Tag Archives: programming

Tools for Hacking R: Subversion

The development version of R is stored in a Subversion repository at the URL http://svn.r-project.org/R/trunk/. In fact, you can browse the source code by clicking the link.

Subversion Hierarchy

Subversion is software for source code revision control. That means it keeps track of changes, who made them, when they were made, and any comments about the change. By convention, the source code is usually kept in three sub-directories of the main repository, named trunk, branches, and tags.

The trunk directory contains the main development tree (currently R 2.12.0). The branches directory contains several additional copies of the source tree, and these copies are used for experimental purposes. That is, if someone wants to try out a radical idea that might break something, he creates a new branch, a copy of trunk, and tries his ideas out there. If the ideas are successful, then the changes may be merged back into trunk. Otherwise, the branch may be deleted, or simply fall into dereliction. When the R core team decides it's time to release a new version of R, a new tree is created in the tags directory, corresponding to the release number. This directory is filled with a snapshot of the current source tree in trunk and ought not to be modified further.

Checkout and Edit Code

R's source code may be 'checked out' from the repository using a Subversion client. In Debian or Ubuntu Linux, we can install Subversion with aptitude:

$ aptitude install subversion

We may then use the Subversion command checkout to download a copy of the trunk repository:

$ svn checkout http://svn.r-project.org/R/trunk/ R-devel

This command will download the trunk tree of the source code to the local directory R-devel.

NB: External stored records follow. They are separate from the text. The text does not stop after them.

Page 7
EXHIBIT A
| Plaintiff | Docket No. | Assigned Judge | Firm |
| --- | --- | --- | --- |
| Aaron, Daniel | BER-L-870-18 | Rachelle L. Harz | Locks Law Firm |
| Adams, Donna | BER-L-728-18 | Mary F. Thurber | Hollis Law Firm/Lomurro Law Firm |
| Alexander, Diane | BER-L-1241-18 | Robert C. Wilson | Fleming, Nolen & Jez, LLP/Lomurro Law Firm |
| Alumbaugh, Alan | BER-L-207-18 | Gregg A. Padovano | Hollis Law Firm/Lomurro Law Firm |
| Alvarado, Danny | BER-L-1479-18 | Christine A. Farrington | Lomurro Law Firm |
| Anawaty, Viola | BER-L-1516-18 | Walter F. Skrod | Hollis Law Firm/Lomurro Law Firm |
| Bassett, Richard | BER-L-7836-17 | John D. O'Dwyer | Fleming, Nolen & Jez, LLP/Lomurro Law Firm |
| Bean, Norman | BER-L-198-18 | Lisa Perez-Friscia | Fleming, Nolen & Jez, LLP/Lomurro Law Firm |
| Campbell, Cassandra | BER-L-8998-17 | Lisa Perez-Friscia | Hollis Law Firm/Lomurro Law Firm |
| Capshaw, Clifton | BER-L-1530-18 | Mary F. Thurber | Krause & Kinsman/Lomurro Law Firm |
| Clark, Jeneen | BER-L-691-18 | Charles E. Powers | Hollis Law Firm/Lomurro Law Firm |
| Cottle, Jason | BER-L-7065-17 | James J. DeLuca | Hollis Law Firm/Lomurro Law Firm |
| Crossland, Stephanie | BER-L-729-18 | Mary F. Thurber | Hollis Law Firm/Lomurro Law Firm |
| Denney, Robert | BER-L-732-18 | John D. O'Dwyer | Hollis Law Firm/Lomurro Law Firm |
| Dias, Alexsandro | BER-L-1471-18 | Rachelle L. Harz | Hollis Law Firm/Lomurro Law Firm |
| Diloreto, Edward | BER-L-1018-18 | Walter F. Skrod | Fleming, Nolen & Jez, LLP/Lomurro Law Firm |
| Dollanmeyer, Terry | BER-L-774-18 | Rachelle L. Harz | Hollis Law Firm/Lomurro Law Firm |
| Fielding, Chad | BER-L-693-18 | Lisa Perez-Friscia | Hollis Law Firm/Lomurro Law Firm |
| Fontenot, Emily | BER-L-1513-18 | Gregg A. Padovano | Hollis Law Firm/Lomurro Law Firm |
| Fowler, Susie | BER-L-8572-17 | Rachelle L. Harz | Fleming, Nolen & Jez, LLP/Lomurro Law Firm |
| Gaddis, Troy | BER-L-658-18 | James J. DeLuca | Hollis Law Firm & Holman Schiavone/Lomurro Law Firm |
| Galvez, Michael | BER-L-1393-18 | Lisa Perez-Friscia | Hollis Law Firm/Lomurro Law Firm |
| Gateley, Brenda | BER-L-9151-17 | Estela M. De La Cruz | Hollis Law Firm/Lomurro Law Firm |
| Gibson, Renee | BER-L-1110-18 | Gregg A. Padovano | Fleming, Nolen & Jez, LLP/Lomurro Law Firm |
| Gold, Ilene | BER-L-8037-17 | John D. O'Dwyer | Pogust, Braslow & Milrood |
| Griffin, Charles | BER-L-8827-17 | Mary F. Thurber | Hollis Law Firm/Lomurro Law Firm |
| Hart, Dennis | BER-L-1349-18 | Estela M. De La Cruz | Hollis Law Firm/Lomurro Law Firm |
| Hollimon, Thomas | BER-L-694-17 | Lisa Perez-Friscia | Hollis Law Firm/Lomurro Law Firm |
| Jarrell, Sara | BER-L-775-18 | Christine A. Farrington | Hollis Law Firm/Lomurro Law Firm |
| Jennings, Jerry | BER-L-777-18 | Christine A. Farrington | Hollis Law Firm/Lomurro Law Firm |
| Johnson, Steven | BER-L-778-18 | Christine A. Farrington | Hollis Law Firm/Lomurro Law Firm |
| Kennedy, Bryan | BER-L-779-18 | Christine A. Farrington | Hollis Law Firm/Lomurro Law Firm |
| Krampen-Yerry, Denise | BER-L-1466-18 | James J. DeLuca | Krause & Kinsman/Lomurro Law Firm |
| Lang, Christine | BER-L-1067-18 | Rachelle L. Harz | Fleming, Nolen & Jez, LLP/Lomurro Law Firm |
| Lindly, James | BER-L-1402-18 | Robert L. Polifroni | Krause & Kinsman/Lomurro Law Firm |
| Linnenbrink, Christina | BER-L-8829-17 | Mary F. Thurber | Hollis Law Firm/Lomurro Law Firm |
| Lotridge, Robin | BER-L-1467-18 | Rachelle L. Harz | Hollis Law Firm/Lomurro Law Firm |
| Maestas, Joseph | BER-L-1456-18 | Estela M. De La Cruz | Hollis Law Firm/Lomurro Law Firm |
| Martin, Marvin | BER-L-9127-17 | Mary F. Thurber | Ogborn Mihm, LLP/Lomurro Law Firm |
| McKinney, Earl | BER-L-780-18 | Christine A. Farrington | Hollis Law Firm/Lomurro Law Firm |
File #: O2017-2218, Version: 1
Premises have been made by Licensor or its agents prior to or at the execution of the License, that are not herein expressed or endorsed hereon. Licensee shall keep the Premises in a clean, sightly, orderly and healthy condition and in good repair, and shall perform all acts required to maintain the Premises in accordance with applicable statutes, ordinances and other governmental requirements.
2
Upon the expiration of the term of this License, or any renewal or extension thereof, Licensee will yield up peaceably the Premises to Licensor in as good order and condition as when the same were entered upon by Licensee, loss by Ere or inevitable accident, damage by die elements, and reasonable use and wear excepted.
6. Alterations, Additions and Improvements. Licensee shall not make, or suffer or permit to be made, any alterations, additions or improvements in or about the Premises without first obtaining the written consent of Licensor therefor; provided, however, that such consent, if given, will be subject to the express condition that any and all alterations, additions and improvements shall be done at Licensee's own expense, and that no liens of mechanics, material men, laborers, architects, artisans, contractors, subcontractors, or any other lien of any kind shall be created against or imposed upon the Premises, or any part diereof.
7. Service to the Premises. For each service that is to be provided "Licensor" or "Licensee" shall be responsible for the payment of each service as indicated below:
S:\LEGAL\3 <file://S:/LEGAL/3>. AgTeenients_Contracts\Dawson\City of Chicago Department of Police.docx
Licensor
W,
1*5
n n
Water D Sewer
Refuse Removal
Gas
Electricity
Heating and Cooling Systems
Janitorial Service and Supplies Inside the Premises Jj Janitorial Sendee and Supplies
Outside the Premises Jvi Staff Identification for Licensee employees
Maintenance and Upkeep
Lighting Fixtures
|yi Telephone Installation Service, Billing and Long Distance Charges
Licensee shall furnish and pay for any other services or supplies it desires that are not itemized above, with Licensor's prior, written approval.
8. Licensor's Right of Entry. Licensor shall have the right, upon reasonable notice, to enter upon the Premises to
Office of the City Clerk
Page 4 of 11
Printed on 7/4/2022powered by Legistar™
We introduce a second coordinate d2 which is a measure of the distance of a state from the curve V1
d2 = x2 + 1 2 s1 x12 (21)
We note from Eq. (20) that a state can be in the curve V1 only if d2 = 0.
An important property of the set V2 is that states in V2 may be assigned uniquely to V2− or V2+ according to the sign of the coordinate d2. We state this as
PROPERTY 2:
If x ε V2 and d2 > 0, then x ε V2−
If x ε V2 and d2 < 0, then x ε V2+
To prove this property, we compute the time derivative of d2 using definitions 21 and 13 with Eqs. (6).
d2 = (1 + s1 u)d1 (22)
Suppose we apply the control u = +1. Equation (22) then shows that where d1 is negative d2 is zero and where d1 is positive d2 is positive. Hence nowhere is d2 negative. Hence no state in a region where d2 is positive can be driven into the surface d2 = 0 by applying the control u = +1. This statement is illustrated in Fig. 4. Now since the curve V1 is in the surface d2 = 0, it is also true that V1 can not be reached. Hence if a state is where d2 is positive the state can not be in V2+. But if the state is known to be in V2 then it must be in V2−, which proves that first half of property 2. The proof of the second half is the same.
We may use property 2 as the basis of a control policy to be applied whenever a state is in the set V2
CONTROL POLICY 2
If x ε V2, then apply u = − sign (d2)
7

The local copy of the R source tree may then be edited freely. Suppose we want to make a small change in a source file, say R-devel/src/main/connections.c, that increases the limit on the number of concurrent R connections. That is, at line 63, I change

#define NCONNECTIONS 128 /* snow needs one per slave node */

to read

#define NCONNECTIONS 256 /* snow needs one per slave node */

Hence, the my local copy of the R source will now allow up to 256 connections, rather than 128.

Generate a Patch

If changes made to R's source are good, they ought to be shared with the R community. The traditional mechanism for sharing code changes is with a patch. The Subversion software provides a mechanism to easily generate a patch of the changes to a Subversion repository. Continuing with our example, we can issue the Subversion diff command:

$ svn diff connections.c
Index: connections.c
===================================================================
--- connections.c	(revision 52769)
+++ connections.c	(working copy)
@@ -60,7 +60,7 @@
   extern UImode  CharacterMode;
 #endif

-#define NCONNECTIONS 128 /* snow needs one per slave node */
+#define NCONNECTIONS 256 /* snow needs one per slave node */
 #define NSINKS 21

 static Rconnection Connections[NCONNECTIONS];

The output from this command is in a 'diff' format. That is, lines that were removed are marked with the '-' symbol, and lines that were added are marked with the '+' symbol. The output of this command may be redirected to a file

$ svn diff connections.c > myedits.patch

The file myedits.patch is a patch for the changes we made. When talking about patches, it's also prudent to describe the origin of the changed code. In this case, we say the myedits.patch is a patch against the development version of R, at revision 52769.

We can share our changes via the R mailing lists by attaching the patch, or by copy-and-pasting the patch into the email text.